Collection entries
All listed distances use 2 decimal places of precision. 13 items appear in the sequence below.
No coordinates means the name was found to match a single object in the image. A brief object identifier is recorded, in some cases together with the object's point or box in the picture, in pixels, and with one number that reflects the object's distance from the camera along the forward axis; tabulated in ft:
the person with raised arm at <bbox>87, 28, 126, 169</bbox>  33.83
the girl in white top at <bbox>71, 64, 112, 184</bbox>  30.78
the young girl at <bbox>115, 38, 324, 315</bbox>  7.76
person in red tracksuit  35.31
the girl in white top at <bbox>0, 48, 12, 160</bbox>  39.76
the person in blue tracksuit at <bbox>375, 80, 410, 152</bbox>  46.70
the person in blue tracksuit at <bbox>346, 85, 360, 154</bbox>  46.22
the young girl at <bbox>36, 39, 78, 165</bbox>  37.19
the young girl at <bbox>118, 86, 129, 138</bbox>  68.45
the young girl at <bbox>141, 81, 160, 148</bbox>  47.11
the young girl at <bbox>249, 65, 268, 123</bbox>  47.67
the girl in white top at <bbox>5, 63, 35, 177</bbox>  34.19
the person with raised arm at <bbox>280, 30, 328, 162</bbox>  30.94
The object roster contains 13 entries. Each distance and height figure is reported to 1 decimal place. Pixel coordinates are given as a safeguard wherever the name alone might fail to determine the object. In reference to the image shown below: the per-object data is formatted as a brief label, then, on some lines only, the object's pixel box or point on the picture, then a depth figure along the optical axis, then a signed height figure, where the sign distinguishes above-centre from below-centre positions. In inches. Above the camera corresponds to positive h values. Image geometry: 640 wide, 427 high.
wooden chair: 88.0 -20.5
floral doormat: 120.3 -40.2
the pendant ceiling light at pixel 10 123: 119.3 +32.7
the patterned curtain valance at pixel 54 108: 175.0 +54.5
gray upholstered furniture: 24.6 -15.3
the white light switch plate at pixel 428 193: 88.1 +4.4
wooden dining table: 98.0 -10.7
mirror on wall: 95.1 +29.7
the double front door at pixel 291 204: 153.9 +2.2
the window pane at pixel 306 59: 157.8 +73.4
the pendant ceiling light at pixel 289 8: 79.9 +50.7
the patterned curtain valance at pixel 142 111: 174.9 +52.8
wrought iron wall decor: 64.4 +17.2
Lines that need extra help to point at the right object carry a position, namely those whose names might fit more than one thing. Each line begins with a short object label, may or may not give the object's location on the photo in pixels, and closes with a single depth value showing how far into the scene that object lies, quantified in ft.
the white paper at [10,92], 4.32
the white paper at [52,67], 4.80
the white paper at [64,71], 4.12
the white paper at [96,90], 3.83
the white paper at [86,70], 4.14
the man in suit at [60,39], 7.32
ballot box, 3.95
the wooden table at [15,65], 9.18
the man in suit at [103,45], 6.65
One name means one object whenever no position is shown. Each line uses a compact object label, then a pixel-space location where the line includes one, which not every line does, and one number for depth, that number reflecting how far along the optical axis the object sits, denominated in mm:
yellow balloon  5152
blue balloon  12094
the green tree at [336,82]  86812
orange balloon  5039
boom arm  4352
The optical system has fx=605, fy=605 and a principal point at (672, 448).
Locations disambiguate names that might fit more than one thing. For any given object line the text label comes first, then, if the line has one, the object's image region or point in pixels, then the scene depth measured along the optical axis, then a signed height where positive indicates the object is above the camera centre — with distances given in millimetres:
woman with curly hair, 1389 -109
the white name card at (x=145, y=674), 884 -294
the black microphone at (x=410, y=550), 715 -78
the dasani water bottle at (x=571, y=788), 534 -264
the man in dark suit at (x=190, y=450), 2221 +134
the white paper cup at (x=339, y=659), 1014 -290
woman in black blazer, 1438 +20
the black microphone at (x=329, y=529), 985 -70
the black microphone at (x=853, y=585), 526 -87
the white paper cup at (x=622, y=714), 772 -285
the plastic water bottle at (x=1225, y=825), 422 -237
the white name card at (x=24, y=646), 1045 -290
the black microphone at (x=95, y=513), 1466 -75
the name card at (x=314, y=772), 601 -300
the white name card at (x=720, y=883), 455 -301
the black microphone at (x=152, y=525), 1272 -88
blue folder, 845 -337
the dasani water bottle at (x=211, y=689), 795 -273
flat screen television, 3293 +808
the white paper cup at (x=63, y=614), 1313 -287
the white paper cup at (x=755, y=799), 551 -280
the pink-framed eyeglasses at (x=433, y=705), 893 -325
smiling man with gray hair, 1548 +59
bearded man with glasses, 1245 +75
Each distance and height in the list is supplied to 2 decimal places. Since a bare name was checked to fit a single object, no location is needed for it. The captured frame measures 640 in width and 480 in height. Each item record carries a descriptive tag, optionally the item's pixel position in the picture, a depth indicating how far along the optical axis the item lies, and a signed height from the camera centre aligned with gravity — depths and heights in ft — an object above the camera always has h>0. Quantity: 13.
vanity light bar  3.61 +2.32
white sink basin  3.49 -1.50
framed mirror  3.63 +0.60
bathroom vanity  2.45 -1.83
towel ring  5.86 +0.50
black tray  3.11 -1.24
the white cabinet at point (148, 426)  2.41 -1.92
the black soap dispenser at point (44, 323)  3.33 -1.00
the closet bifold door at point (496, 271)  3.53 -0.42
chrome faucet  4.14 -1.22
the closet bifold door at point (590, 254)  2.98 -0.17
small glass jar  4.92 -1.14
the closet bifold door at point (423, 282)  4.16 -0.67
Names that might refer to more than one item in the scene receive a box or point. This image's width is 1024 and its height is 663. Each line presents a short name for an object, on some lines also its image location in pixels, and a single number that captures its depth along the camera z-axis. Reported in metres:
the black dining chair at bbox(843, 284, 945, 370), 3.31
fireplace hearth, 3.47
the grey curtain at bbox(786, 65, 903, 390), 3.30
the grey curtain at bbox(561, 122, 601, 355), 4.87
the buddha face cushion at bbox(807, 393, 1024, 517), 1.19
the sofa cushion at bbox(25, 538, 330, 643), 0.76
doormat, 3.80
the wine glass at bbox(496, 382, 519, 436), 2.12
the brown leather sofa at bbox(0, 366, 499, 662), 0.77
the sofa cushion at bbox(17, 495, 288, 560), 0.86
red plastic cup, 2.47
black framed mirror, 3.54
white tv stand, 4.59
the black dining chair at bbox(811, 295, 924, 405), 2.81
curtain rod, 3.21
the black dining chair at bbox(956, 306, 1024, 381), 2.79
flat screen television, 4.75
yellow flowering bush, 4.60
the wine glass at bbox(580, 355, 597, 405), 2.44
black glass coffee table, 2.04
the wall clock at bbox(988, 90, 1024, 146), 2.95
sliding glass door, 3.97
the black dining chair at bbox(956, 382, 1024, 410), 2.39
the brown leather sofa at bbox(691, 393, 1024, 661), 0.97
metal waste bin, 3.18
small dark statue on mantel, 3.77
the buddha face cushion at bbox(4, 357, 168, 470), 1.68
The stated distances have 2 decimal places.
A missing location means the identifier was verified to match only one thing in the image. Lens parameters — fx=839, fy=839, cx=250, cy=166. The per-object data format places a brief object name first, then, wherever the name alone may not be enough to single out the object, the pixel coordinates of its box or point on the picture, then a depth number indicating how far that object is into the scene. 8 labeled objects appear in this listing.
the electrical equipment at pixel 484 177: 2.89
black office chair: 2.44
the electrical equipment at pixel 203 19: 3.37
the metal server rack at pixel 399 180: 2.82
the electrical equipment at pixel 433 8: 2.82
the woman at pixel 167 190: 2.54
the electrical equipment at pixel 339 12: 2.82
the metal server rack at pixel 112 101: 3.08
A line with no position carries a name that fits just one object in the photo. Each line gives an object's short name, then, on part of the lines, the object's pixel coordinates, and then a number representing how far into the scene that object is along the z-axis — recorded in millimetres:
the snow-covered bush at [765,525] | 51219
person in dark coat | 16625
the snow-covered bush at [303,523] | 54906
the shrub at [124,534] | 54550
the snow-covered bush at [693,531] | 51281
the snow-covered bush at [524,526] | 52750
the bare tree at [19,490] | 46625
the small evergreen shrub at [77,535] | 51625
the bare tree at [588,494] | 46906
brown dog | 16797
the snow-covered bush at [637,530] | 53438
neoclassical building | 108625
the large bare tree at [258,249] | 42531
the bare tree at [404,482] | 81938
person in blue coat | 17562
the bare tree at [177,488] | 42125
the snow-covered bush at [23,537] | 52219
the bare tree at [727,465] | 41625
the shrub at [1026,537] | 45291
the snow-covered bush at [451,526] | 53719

**The task**
Whenever a line in the entries above includes the word "tree", pull that line out.

**Response to the task**
the green tree at [336,82]  86812
the bare tree at [19,490] | 46625
the bare tree at [588,494] | 46906
the large bare tree at [258,249] | 42531
the bare tree at [404,482] | 81938
the bare tree at [177,488] | 42125
the bare tree at [727,465] | 41625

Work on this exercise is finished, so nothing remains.